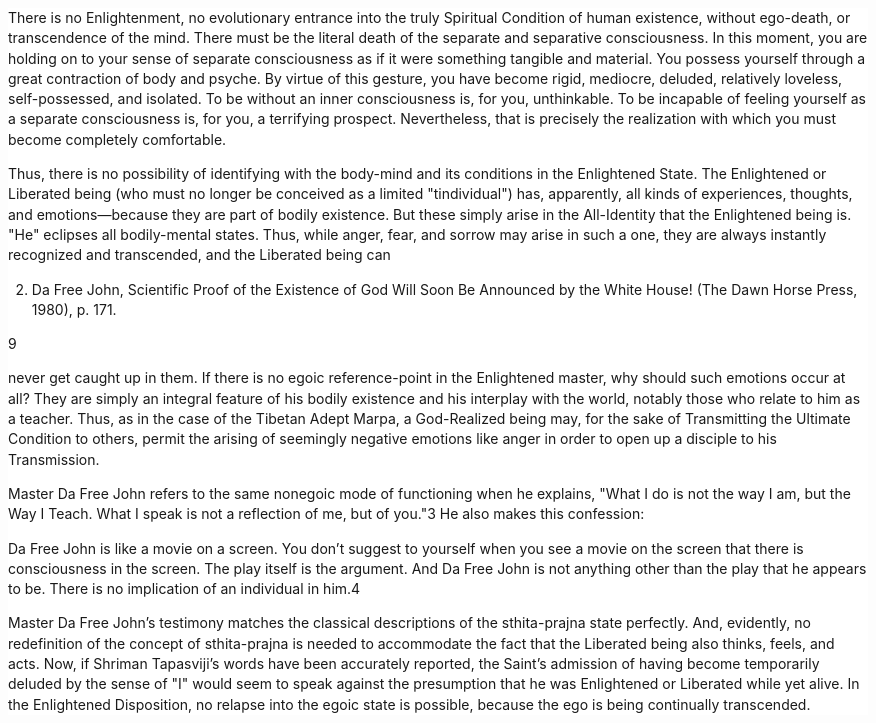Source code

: There is no Enlightenment, no evolutionary entrance into the truly
Spiritual Condition of human existence, without ego-death, or transcendence of
the mind. There must be the literal death of the separate and separative
consciousness. In this moment, you are holding on to your sense of separate
consciousness as if it were something tangible and material. You possess yourself
through a great contraction of body and psyche. By virtue of this gesture, you
have become rigid, mediocre, deluded, relatively loveless, self-possessed, and
isolated. To be without an inner consciousness is, for you, unthinkable. To be
incapable of feeling yourself as a separate consciousness is, for you, a terrifying
prospect. Nevertheless, that is precisely the realization with which you must
become completely comfortable.

Thus, there is no possibility of identifying with the body-mind and
its conditions in the Enlightened State. The Enlightened or Liberated
being (who must no longer be conceived as a limited "tindividual") has,
apparently, all kinds of experiences, thoughts, and emotions—because
they are part of bodily existence. But these simply arise in the All-Identity
that the Enlightened being is. "He" eclipses all bodily-mental states.
Thus, while anger, fear, and sorrow may arise in such a one, they are
always instantly recognized and transcended, and the Liberated being can

2. Da Free John, Scientific Proof of the Existence of God Will Soon Be Announced by the White
House! (The Dawn Horse Press, 1980), p. 171.


9

never get caught up in them. If there is no egoic reference-point in the
Enlightened master, why should such emotions occur at all? They are
simply an integral feature of his bodily existence and his interplay with
the world, notably those who relate to him as a teacher. Thus, as in the
case of the Tibetan Adept Marpa, a God-Realized being may, for the sake
of Transmitting the Ultimate Condition to others, permit the arising of
seemingly negative emotions like anger in order to open up a disciple to
his Transmission.

Master Da Free John refers to the same nonegoic mode of
functioning when he explains, "What I do is not the way I am, but the
Way I Teach. What I speak is not a reflection of me, but of you."3 He
also makes this confession:

Da Free John is like a movie on a screen. You don’t suggest to yourself
when you see a movie on the screen that there is consciousness in the screen. The
play itself is the argument. And Da Free John is not anything other than the play
that he appears to be. There is no implication of an individual in him.4

Master Da Free John’s testimony matches the classical descriptions
of the sthita-prajna state perfectly. And, evidently, no redefinition of the
concept of sthita-prajna is needed to accommodate the fact that the
Liberated being also thinks, feels, and acts. Now, if Shriman Tapasviji’s
words have been accurately reported, the Saint’s admission of having
become temporarily deluded by the sense of "I" would seem to speak
against the presumption that he was Enlightened or Liberated while yet
alive. In the Enlightened Disposition, no relapse into the egoic state is
possible, because the ego is being continually transcended.
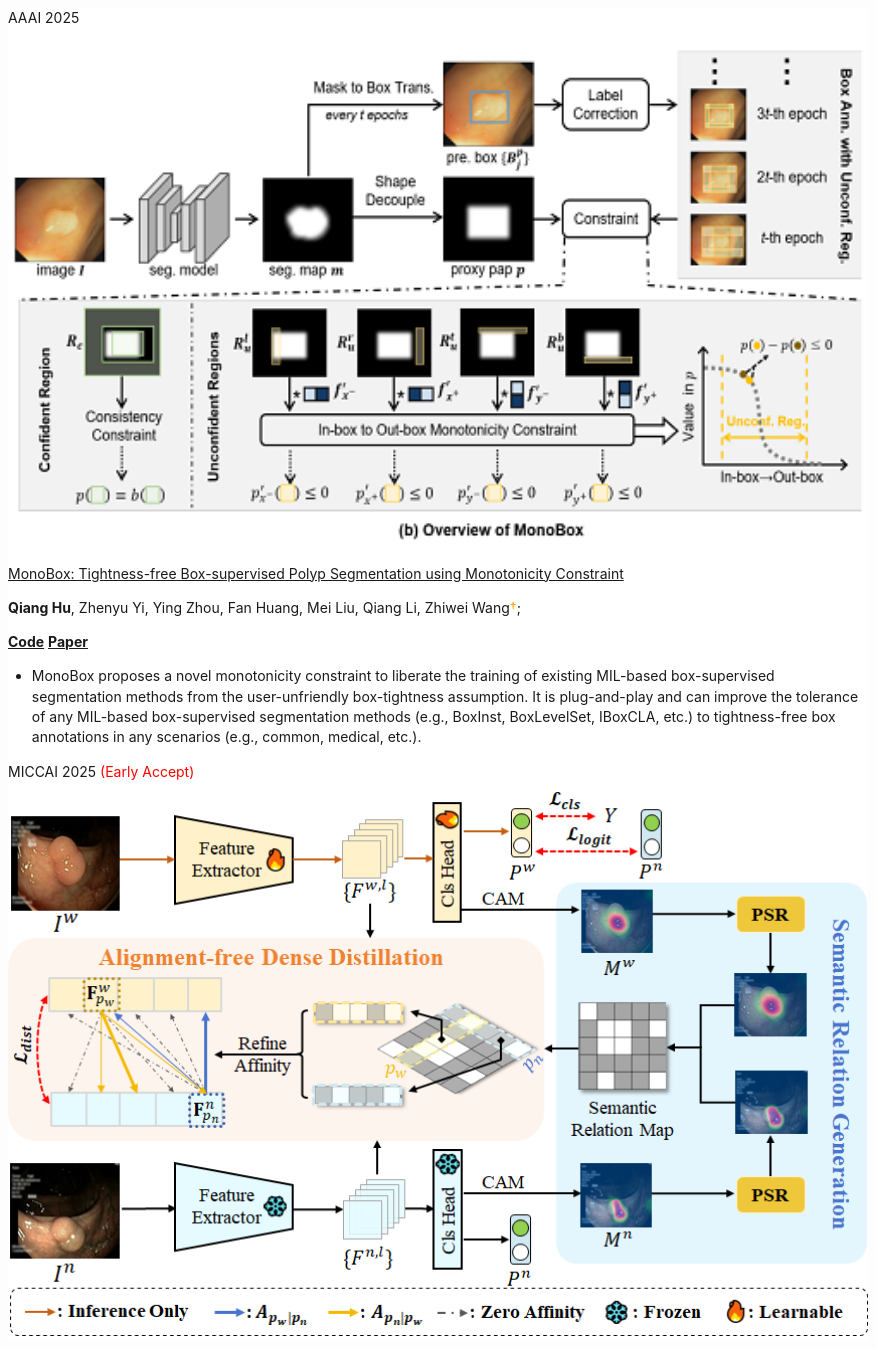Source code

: <div class='paper-box'><div class='paper-box-image'><div><div class="badge">AAAI 2025 </div><img src='images/MonoBox-500x300.png' alt="sym" width="100%"></div></div>
<div class='paper-box-text' markdown="1">

[MonoBox: Tightness-free Box-supervised Polyp Segmentation using Monotonicity Constraint](https://arxiv.org/abs/2404.01188)

**Qiang Hu**, Zhenyu Yi, Ying Zhou, Fan Huang, Mei Liu, Qiang Li, Zhiwei Wang<span style="color:#FFA500">&#8224;</span>;

[**Code**](https://github.com/Huster-Hq/MonoBox)
[**Paper**](https://arxiv.org/abs/2404.01188)
- MonoBox proposes a novel monotonicity constraint to liberate the training of existing MIL-based box-supervised segmentation methods from the user-unfriendly box-tightness assumption. It is plug-and-play and can improve the tolerance of any MIL-based box-supervised segmentation methods (e.g., BoxInst, BoxLevelSet, IBoxCLA, etc.) to tightness-free box annotations in any scenarios (e.g., common, medical, etc.).
</div>
</div>


<div class='paper-box'><div class='paper-box-image'><div><div class="badge">MICCAI 2025 <span style="color:red">(Early Accept)</span></div><img src='images/ADD-500x300.png' alt="sym" width="100%"></div></div>
<div class='paper-box-text' markdown="1">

+++

__TASK STATEMENT__.
Output the lines from the start of the records through the line containing "become completely comfortable.", both included, as a numbered list with blank lines omitted. Leave the picture out.

__RESPONSE AREA__.
1. Source code
2. : There is no Enlightenment, no evolutionary entrance into the truly
3. Spiritual Condition of human existence, without ego-death, or transcendence of
4. the mind. There must be the literal death of the separate and separative
5. consciousness. In this moment, you are holding on to your sense of separate
6. consciousness as if it were something tangible and material. You possess yourself
7. through a great contraction of body and psyche. By virtue of this gesture, you
8. have become rigid, mediocre, deluded, relatively loveless, self-possessed, and
9. isolated. To be without an inner consciousness is, for you, unthinkable. To be
10. incapable of feeling yourself as a separate consciousness is, for you, a terrifying
11. prospect. Nevertheless, that is precisely the realization with which you must
12. become completely comfortable.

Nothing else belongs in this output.